List of tasks:
**A.** Summarize the passage about the Lunigiana coast in two sentences.
**B.** Answer these questions from the passage about the Lunigiana coast:
(i) Since what year has the writer called the Lunigiana home?
(ii) Why is the Gulf of La Spezia known as the Golfo dei Poeti?
(iii) What color are the umbrellas lining Venere Azzurra beach?
**C.** Carry on the passage about the Lunigiana coast from its final sentence.
(Passage shown Opens)
Sometime in late May the shining sun announces that spring has started to slide into summer in the Lunigiana, a region in northwestern Italy that straddles the border between Tuscany and Liguria. This geographically diverse area that I have called home since 2007 is at its best in that glorious shoulder season when secrets can be unearthed both up in the mountains and down by the sea.

On that first warm obligation-free morning, faded beach towels are shaken clean of last summer’s sand and tossed in the back seat of my aging Volkswagen. With the car’s windows down and sunroof open, my husband navigates the short but winding drive along the eastern coast of the Gulf of La Spezia. Known as the Golfo dei Poeti because centuries of writers have sought inspiration in the area’s natural beauty, this rugged coastline has dozens of inlets and sandy beaches tucked among pastel-painted fishing villages.

One particularly beautiful stretch boasts a sandy crescent behind San Terenzo’s castle, perfect rows of blue umbrellas lining Venere Azzurra beach, and giant rocks that locals use as sun beds along the promenade in Lerici. But for me, the most special spot for sun-musing, the one I mention to friends only in a whisper, is Eco del Mare.

A secluded cove cradled by enormous cliffs, Eco del Mare is a beach club whose exclusivity seems destined by nature. In high season, reservations for the sun beds situated far below the snaking road are hard to come by and prices spike. But before the preening tourists arrive from Milan and Moscow, there are still oversize beanbag chairs to rent, including one each for my husband and me under a large white umbrella with billowing curtains for a touch of privacy. It feels like our own private beach hut, just steps from the azure water, where the seaside soundtrack includes no buzzing motorboat engines, no radios blasting Italian pop music and no teenage gossip wafting from a nearby towel — it’s just the sound of the lapping waves echoing off the cliffs, l’eco del mare.
(Passage shown Closes)
(Dataset excerpts Opens)
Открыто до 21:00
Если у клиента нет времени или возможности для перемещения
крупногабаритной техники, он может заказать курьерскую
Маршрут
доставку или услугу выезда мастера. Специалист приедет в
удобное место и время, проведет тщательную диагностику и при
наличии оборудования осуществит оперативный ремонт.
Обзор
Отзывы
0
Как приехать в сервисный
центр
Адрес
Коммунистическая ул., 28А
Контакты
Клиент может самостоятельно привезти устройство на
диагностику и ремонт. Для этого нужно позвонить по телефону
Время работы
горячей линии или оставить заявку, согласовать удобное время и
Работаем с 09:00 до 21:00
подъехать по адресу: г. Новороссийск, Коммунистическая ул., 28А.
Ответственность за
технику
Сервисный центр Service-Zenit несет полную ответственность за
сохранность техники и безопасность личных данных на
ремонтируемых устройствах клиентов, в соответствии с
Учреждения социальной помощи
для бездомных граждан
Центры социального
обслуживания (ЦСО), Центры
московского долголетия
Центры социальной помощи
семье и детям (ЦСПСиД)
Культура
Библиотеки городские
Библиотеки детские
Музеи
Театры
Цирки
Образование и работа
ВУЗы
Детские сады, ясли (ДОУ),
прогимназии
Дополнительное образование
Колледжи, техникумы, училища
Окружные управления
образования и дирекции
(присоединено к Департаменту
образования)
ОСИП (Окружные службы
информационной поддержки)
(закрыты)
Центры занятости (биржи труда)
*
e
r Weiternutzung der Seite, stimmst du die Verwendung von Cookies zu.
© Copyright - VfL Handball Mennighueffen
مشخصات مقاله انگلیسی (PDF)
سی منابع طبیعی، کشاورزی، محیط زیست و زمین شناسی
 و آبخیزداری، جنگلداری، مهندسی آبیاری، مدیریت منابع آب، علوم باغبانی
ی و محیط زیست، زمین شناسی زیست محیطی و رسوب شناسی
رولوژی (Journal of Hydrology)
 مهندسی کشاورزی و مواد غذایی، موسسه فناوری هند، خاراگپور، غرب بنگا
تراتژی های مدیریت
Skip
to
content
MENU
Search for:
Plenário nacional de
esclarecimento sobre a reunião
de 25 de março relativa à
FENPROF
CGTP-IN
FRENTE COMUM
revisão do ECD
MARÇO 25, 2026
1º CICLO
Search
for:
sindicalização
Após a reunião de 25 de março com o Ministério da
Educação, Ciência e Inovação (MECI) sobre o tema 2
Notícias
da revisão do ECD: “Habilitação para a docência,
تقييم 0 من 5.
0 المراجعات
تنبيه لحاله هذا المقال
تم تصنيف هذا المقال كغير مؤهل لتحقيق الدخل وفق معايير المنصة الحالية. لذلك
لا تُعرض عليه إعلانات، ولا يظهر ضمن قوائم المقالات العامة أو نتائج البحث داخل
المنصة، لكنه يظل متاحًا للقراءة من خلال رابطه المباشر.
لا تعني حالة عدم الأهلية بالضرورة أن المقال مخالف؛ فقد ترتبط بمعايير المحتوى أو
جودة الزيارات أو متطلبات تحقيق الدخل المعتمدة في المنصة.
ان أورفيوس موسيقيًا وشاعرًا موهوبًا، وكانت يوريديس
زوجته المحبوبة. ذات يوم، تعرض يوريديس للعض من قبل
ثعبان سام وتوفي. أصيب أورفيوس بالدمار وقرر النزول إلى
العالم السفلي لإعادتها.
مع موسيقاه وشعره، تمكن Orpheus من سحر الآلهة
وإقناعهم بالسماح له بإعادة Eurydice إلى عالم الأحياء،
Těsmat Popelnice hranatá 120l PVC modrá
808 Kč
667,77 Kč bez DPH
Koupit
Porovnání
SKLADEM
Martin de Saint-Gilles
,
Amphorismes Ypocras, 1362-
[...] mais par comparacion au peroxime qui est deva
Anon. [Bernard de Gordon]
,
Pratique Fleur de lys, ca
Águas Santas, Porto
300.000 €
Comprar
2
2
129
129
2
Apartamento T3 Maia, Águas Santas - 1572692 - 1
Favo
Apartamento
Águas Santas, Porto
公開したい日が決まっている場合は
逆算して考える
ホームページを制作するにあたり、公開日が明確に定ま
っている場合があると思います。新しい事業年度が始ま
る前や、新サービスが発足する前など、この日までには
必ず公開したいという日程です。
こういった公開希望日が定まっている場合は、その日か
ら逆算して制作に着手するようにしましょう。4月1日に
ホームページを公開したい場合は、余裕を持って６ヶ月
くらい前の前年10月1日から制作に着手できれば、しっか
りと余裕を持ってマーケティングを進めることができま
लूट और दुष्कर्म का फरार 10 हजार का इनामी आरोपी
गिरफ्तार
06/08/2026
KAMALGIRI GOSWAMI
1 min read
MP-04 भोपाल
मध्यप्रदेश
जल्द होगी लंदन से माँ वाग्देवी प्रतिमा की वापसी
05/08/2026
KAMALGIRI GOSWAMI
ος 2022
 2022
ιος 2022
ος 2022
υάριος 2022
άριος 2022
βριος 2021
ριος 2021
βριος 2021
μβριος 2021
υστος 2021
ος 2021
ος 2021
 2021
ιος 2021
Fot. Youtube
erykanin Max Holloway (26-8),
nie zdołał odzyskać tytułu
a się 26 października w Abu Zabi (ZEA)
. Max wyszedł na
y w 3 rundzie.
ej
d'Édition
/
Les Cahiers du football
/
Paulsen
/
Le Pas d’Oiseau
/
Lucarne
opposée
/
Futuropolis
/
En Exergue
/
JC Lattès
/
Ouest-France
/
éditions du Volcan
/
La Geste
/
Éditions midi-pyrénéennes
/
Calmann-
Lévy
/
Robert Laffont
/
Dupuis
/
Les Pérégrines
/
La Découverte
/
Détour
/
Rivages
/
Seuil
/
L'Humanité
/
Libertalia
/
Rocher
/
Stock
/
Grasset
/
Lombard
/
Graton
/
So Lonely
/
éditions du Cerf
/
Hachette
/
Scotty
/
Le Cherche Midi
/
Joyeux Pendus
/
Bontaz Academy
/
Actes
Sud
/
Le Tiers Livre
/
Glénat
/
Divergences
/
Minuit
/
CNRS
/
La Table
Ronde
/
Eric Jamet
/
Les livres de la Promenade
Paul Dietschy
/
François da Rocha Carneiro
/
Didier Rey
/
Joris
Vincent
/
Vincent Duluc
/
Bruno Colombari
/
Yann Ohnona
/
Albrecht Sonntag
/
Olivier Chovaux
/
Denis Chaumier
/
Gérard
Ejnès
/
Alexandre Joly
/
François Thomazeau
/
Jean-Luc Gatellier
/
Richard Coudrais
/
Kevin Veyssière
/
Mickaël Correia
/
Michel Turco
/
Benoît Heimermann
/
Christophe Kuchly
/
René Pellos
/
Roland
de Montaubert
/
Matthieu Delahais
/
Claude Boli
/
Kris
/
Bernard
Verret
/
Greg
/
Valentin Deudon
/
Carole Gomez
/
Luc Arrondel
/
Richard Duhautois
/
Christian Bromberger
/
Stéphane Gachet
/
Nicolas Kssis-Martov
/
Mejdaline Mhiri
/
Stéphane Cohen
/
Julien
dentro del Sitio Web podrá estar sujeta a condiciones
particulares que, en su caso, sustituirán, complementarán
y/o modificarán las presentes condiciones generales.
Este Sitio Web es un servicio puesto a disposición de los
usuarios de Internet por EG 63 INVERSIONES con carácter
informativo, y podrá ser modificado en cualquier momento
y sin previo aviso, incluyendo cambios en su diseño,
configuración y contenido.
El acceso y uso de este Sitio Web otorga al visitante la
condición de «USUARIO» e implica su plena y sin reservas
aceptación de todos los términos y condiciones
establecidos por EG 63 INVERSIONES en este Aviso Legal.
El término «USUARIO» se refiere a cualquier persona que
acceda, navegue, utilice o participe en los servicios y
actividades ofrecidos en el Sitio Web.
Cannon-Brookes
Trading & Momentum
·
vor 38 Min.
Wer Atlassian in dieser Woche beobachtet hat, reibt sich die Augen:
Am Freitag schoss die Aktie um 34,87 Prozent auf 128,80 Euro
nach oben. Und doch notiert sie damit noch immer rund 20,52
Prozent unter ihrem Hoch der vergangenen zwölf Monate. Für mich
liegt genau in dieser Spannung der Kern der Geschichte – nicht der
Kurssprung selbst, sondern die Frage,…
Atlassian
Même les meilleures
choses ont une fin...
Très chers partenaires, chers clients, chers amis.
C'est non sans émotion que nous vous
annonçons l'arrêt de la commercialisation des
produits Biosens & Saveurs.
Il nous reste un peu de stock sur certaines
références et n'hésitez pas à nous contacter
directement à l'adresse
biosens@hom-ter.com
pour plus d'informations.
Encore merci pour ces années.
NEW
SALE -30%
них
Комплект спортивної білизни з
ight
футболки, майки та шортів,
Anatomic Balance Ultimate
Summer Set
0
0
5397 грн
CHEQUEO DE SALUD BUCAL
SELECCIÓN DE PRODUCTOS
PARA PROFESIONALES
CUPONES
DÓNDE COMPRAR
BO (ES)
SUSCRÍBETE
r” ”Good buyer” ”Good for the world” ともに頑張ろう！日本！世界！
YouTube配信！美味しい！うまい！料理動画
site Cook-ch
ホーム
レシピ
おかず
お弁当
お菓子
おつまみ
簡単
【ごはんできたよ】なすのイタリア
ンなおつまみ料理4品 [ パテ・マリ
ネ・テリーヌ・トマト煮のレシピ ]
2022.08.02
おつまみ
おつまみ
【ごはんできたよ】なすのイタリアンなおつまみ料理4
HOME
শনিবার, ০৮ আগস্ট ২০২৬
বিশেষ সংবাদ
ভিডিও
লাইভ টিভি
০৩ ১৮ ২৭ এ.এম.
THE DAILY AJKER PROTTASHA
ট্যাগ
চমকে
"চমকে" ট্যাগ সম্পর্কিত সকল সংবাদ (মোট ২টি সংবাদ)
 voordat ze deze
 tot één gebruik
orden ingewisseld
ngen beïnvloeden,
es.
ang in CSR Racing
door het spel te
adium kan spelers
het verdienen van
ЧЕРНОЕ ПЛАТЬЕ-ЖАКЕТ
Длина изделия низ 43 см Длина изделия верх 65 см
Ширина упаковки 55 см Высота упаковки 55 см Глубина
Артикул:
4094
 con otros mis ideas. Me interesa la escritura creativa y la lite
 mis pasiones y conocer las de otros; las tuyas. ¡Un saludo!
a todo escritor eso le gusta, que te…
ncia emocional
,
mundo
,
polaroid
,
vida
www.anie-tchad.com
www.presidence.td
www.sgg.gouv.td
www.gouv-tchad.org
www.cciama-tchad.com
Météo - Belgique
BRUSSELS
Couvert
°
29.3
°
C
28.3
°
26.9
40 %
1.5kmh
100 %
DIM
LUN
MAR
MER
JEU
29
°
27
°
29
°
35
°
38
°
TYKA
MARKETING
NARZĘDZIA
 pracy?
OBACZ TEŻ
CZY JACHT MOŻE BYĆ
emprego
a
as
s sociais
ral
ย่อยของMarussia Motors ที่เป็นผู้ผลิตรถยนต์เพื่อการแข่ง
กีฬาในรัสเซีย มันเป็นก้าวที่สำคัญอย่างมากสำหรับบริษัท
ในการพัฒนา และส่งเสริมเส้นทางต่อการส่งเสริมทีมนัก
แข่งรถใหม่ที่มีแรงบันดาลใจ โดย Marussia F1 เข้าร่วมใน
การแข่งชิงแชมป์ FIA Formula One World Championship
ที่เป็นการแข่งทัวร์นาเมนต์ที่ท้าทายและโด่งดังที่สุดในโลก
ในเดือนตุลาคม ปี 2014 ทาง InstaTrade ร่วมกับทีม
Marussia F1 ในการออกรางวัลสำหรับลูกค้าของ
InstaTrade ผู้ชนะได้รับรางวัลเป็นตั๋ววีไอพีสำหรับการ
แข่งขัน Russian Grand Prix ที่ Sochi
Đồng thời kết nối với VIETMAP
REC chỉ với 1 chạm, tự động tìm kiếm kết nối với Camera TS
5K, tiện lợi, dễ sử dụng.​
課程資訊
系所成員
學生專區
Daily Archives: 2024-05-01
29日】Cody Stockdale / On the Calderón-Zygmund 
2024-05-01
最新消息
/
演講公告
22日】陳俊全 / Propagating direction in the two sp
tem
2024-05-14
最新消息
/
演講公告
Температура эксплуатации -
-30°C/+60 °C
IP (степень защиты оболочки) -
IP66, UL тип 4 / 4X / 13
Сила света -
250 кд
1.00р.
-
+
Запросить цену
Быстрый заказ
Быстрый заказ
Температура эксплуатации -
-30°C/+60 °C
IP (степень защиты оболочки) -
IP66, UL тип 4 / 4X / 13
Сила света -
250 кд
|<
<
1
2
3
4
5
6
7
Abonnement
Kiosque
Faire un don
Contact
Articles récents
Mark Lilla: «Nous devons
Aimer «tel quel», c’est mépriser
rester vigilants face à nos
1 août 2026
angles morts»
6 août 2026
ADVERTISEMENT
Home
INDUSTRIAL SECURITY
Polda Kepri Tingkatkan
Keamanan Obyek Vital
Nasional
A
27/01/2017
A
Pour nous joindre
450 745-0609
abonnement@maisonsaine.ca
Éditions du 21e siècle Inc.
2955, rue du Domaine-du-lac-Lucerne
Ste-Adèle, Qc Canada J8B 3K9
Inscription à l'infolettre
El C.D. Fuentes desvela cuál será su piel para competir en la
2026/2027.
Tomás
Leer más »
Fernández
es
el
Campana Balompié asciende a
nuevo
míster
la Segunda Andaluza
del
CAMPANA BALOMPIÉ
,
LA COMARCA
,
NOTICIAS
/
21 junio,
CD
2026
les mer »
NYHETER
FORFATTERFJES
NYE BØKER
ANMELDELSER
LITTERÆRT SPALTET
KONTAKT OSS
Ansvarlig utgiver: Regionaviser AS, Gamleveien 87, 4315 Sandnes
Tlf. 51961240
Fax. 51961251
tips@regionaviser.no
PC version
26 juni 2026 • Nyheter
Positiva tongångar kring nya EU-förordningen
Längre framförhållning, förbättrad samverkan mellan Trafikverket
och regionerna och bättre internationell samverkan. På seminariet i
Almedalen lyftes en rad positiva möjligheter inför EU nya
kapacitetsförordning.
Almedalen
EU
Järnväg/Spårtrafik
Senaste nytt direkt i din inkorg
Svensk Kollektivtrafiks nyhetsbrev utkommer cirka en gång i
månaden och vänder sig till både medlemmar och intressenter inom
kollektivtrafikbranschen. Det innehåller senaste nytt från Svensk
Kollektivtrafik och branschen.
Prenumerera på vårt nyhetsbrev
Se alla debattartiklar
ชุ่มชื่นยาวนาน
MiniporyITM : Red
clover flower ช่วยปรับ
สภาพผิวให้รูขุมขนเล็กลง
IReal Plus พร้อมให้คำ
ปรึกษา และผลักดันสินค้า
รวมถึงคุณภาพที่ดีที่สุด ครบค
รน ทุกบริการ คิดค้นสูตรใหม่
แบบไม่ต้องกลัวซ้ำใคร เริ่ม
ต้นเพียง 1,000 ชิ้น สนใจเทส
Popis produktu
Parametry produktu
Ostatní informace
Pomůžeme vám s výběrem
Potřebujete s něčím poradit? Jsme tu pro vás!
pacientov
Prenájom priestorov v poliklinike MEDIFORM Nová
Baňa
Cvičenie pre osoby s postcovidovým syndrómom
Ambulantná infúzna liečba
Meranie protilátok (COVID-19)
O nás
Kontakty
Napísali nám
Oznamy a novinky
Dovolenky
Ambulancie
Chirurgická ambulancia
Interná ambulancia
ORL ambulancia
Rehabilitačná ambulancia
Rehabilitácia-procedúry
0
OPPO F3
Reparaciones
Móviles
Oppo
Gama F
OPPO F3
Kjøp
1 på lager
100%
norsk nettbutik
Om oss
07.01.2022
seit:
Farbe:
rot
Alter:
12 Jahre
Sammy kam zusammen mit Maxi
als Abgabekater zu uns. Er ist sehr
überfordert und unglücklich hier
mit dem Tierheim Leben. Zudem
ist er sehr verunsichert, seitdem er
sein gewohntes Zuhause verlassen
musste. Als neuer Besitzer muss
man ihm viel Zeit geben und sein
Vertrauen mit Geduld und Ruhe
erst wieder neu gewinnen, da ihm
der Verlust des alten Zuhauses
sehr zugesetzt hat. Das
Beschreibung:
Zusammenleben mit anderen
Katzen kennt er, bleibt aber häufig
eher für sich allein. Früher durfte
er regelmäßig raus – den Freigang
(Dataset excerpts Closes)
Response list:
**A.** The Lunigiana, a region in northwestern Italy straddling the border between Tuscany and Liguria, is at its best in the shoulder season when spring slides into summer. On the rugged Gulf of La Spezia coast, the writer's most special spot is Eco del Mare, a secluded beach club in a cliff-cradled cove where beanbag chairs can still be rented before high season and the only sound is the waves echoing off the cliffs.

**B.**
(i) Since 2007.
(ii) Centuries of writers have sought inspiration in the area's natural beauty.
(iii) Blue.

**C.**
When the daylight fades in the Lunigiana, the secret is to migrate into the nearby mountains. Ristorante Emili is situated so deep in the foothills that even my GPS gets lost navigating the endless switchbacks. But the arduous drive is instantly forgotten when you’re seated at a table on the outdoor terrace overlooking rolling hills thick with vegetation. And then comes the sgabei.

Unique to the territory, sgabei are salty pillows of fried dough that are typically served with a platter of local meats and cheeses. At Emili, a heaping basket of still-steaming sgabei arrives alongside fresh stracchino cheese, paper-thin prosciutto crudo and buttery lardo di Colonnata, among other delicacies. The multicourse meal will continue with other only-in-Lunigiana dishes, such as testaroli, a crepelike pasta that gets a liberal dollop of fragrant fresh pesto. But the first bite of sgabei makes a convincing case that the best-kept secrets of the Lunigiana are the unheralded culinary traditions of this ancient territory nestled between the mountains and the sea.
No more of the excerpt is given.